* **Teks Pilihan**:
Bisnis.com, JAKARTA - Bentrokan baru pecah antara demonstran pro-demokrasi dan polisi di Hong Kong tadi malam setelah puluhan demonstran didakwa dengan tuduhan pelaku tindak kekerasan dengan ancaman hingga 10 tahun.
Salah satu pusat keuangan dunia itu dilanda aksi protes sejak tujuh minggu terakhir yang diwarnai akasi kekerasan. Penyebabnya dipicu oleh pembahasan RUU ekstradisi yang kontroversial dan memungkinkan ekstradisi warga Hong Kong ke daratan China.
Aksi itu kemudian berubah menjadi seruan untuk melakukan reformasi demokrasi yang lebih luas. Para aktivis menolak pembatasan kebebasan yang kini menjadi tantangan paling signifikan terhadap pemerintahan Beijing sejak penyerahan kota itu pada tahun 1997.
Ratusan orang memprotes tindakan polisi yang mengumumkan bahwa 44 orang yang ditangkap dalam bentrokan pada hari Minggu (28/7/2019) telah didakwa dengan tuduhan melakukan kerusuhan. Para pengunjuk rasa menanggapi tuduhan polisi dengan melemparkan botol plastik dan payung.
Dalam cuplikan tayang langsung di Now TV, seorang perwira terlihat mengarahkan senapan ke arah pengunjuk rasa yang melemparkan benda ke arahnya di stasiun bus terdekat. Para pendemo itu akhirnya bisa dihalau.
Aksi kekerasan dan bentrokan dengan polisi meningkat dalam dua pekan terakhir. Polisi yang telah berulang kali menembakkan peluru karet dan gas air mata untuk membubarkan kerumunan orang yang malah kian membuat suasana makin panas.

* **Petunjuk Tugas**:
Tentukan apakah setiap pernyataan berikut sesuai dengan berita tentang unjuk rasa di Hong Kong di atas. Jawab ya atau tidak untuk tiap nomor, lalu kutip kata-kata teks yang menjadi penentunya.
1. Sebanyak 44 orang yang ditangkap dalam bentrokan hari Minggu didakwa melakukan kerusuhan.
2. Aksi protes di Hong Kong sudah berlangsung selama tiga minggu.
3. Para pengunjuk rasa menanggapi tuduhan polisi dengan melemparkan batu.

* **Data yang Diberikan**:
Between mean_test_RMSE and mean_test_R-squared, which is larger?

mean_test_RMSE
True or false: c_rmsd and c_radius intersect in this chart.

* **Jawaban Anda**:
1. Ya: "44 orang yang ditangkap dalam bentrokan pada hari Minggu (28/7/2019) telah didakwa dengan tuduhan melakukan kerusuhan"
2. Tidak: "dilanda aksi protes sejak tujuh minggu terakhir"
3. Tidak: "Para pengunjuk rasa menanggapi tuduhan polisi dengan melemparkan botol plastik dan payung."